The Cousins(3)
Didn’t happen. Even though Mom never wears it herself.
My grandfather died when Mom was a senior in high school. Two years later, Mildred disowned all of her children. She cut them off both financially and personally, with no explanation except for a single-sentence letter sent two weeks before Christmas through her lawyer, a man named Donald Camden who’d known Mom and her brothers their entire lives:
You know what you did.
Mom has always insisted that she has no clue what Mildred meant. “The four of us had gotten…selfish, I suppose,” she’d tell me. “We were all in college then, starting our own lives. Mother was lonely with Father gone, and she begged us to visit all the time. But we didn’t want to go.” She calls her parents that, Mother and Father, like the heroine in a Victorian novel. “None of us came back for Thanksgiving that year. We’d all made other plans. She was furious, but…” Mom always got a pensive, faraway look on her face then. “That’s such a small thing. Hardly unforgivable.”
If Abraham Story hadn’t set up educational trusts for Mom and her brothers, they might not have graduated college. Once they did, though, they were on their own. At first, they regularly tried to reestablish contact with Mildred. They hounded Donald Camden, whose only response was the occasional email reiterating her decision. They sent invitations to their weddings, and announcements when their kids were born. They even took turns showing up on Gull Cove Island, where my grandmother still lives, but she would never see or speak to them. I used to imagine that one day she’d waltz into our apartment, dripping diamonds and furs, and announce that she’d come for me, her namesake. She’d whisk me to a toy store and let me buy whatever I wanted, then hand me a sack of money to bring home to my parents.
I’m pretty sure my mother had the same fantasy. Why else would you saddle a twenty-first-century girl with a name like Mildred? But my grandmother, with the help of Donald Camden, stonewalled her children at every turn. Eventually, they stopped trying.
Mom is looking at me expectantly, and I realize she’s waiting for an answer. “You got a letter from Mildred?” I ask.
She nods, then clears her throat before answering. “Well. To be more precise, you did.”
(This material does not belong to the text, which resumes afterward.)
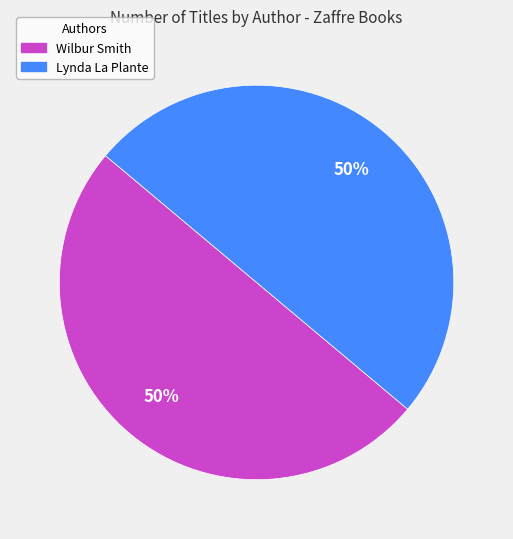

To the nearest percent, what is the average slice percentage?

50%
“I did?” My vocabulary has shrunk to almost nothing in the past five minutes.
“The envelope was addressed to me, but the letter was for you.”
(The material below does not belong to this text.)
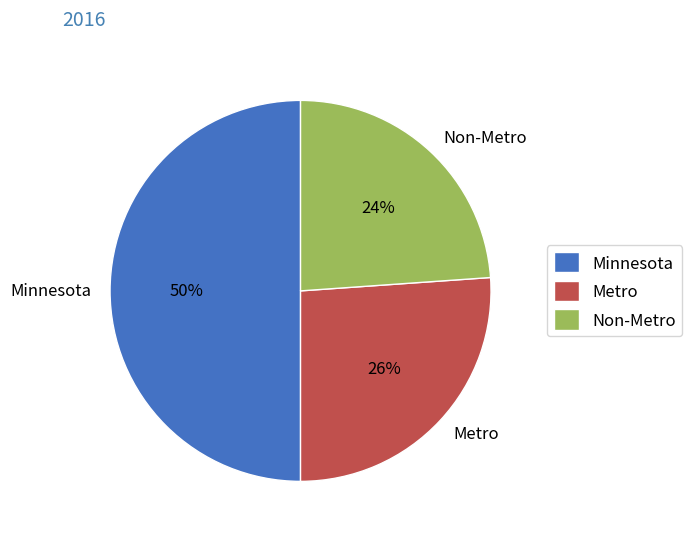

Rank the categories by value from lowest to highest.

Non-Metro, Metro, Minnesota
A decade-old image pops into my head: me with my long-lost grandmother, filling a shopping cart to the rim with stuffed animals while dressed like we’re going to the opera. Tiaras and all. I push the thought aside and grope for more words. “Is she…Does she…Why?”
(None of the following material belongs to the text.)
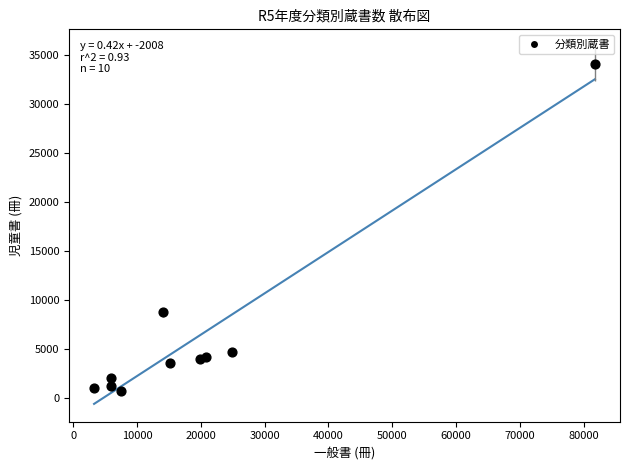

What Y value in the scatter plot is closest to 17365?

8701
My mother reaches into her purse and pulls out an envelope, then pushes it across the table toward me. “Maybe you should just read it.”
I lift the flap and pull out a folded sheet of thick, cream-colored paper that smells faintly of lilac. The top is engraved with the initials MMS—Mildred Margaret Story. Our names are almost exactly the same, except mine has Takahashi at the end. The short paragraphs are typewritten, followed by a cramped, spidery signature.
Dear Milly,
We have, of course, never met. The reasons are complex, but as years progress they become less important than they once were. As you stand poised on the threshold of adulthood, I find myself curious to know you.
I own a property called Gull Cove Resort that is a popular vacation destination on Gull Cove Island. I wish to invite you and your cousins, Jonah and Aubrey, to spend this summer living and working at the resort. Your parents worked there as teenagers and found the environment both stimulating and enriching.
I am sure you and your cousins would reap similar benefits from a summer at Gull Cove Resort. And since I am not well enough to host guests for any length of time, it would afford me the opportunity to get to know you.
I hope you will accept my invitation. The resort’s summer hire coordinator, Edward Franklin, will handle all necessary travel and logistics, and you may contact him at the email address below.
Very sincerely yours,
Mildred Story
I read it twice, then refold the paper and lay it on the table. I don’t look up, but I can feel my mother’s eyes on me as she waits for me to speak. Now I really have to pee, but I need to loosen my throat with yet more water before the words can burst out of me. “Is this bullshit for real?”
Whatever my mother might have been expecting me to say, it wasn’t that. “Excuse me?”
“Let me get this straight,” I say, my cheeks warming as I stuff the letter back into its envelope. “This woman I have never met—who cut you out of her life without looking back, who didn’t come to your wedding or my christening or anything related to this family for the past twenty-four years, who hasn’t called or emailed or written until, oh, five minutes ago—this woman wants me to work at her hotel?”
“I don’t think you’re looking at this the right way, Milly.”
My voice rises to a near shriek. “How am I supposed to look at it?”
“Shhh,” Mom hisses, her eyes darting around the room. If there’s one thing she hates, it’s a scene. “As an opportunity.”